Letting the truth be the point. That will help. The truth looks true. It sounds true. Maybe it’s funny, eye-catching or new. The truth doesn’t shift message just to be expedient. It doesn’t underestimate the intelligence of its audience. It doesn’t pull a bait-and-switch.
When you can’t say something good and true about the product or service you’re selling? No kidding – as a marketer, you should just say no. Save yourself for something worth talking about.
Integrity, over the long term, equals believability. I think it shines through – and that’s where my own cynicism ends.
What’s the inspiration here?
I’ve become convinced that the world is spinning into a new era. We’re not fussing about “sustainability” and the environment for nothing. Our kids will need incredible skills, not just an education, to get the careers they’ll need if they want to live in a house, drive a car and savor the occasional Ben & Jerry’s pint. And we don’t even need to mention oil prices. Or the roller coaster stock market. Or the U.S. mortgage crisis.
But I don’t feel dismal. Not at all. I’m an optimist, so I’m exploring the boundless potential of creative, out-of-the-box thinking to change – well, anything.
My conclusion is this: conventional thinking isn’t going to cut it for long. Not for leaders or intellectuals or business people or parents, or…
May I suggest a great movie about creative thinking and quantum physics? (don’t be scared; if you know less about physics than I do, I’d be amazed): www.whatthebleep.com
Sarah Palin… do I remember her from a bad dream?
Yikes! Last night, listening to Sarah Palin’s national debut, then the pundits’ unabashed adulation, I felt … so alone. Was I the only person in America who was horrified by her mean-spirited, small-minded speech?

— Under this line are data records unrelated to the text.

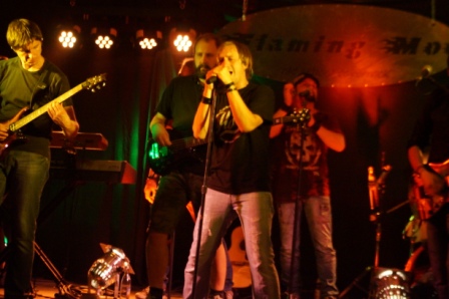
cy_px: 150
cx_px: 224
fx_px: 1496
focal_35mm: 120
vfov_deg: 11.4
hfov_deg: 17.1
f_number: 5.6
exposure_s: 1/40
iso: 3200
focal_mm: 80
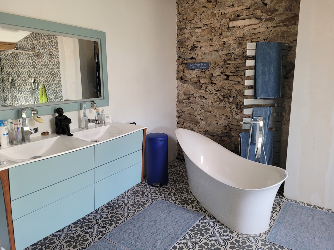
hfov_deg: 67.3
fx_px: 251
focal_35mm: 26
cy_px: 125
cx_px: 167
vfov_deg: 53.0
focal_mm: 5.4
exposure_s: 1/50
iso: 200
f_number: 1.8
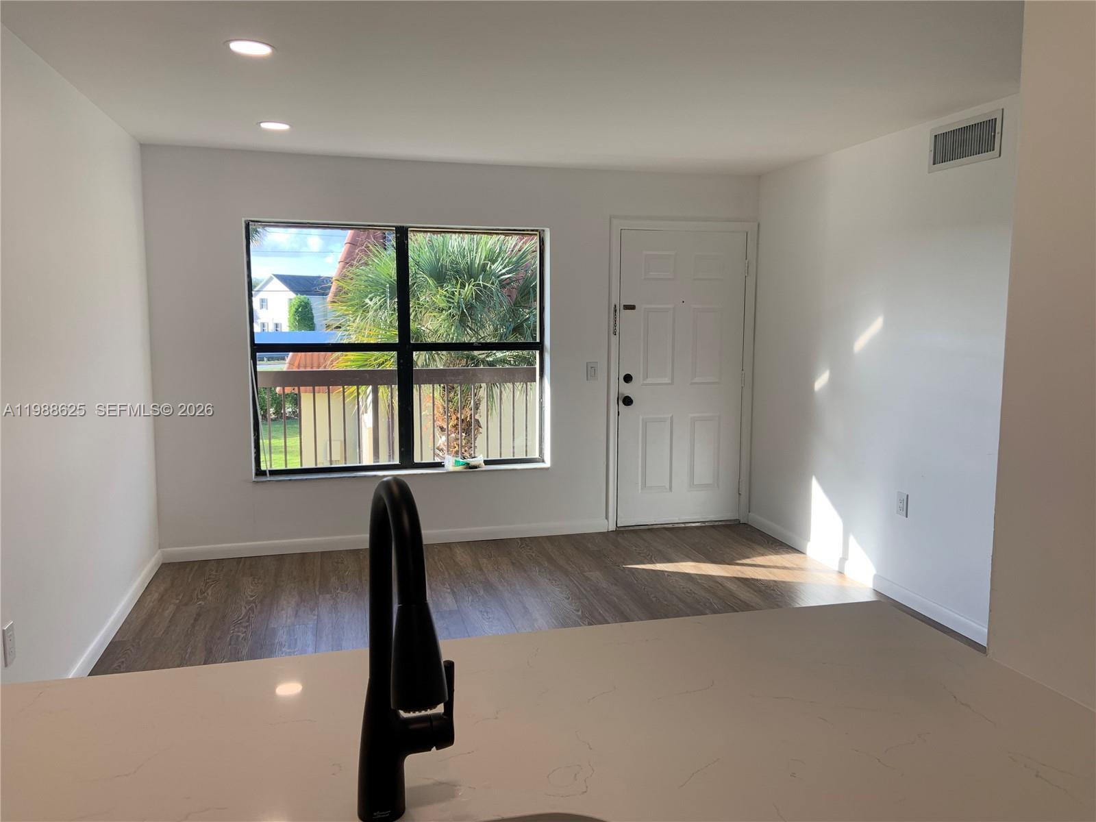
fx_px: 823
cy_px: 411
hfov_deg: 67.3
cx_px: 548
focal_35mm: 26
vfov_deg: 53.1
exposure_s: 1/165
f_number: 1.8
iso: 25
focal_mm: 4.25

Prime example: Palin mocks Obama for advocating that suspected terrorists, when arrested, be read their rights. And the audience agreed! Big time! Loud boos and vehement nodding of their Uncle Sam top hats made it clear that Ben Franklin’s statement, “They who can give up essential liberty to obtain a little temporary safety, deserve neither liberty nor safety” is passe. Ouch.

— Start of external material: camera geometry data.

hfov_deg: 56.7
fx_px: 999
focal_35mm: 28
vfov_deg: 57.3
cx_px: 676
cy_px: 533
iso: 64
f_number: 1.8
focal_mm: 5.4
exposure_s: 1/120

I’m a marketer and a PR professional, so I should be able to understand how the masses think. Why then, as I heard Palin promoting her “hockey Mom” credentials and direly warning the crowd that this is a “world of threats and dangers” best managed by a man who has been tortured, rather than one who hasn’t – why was I so worried that I alone, really alone, think Palin is a horror show?
In the light of today, I’ve encountered more enlightened individuals, none of them toting rifles or wearing the American flag as a costume, who weren’t enthralled by the new candidate. And for that, I am truly grateful.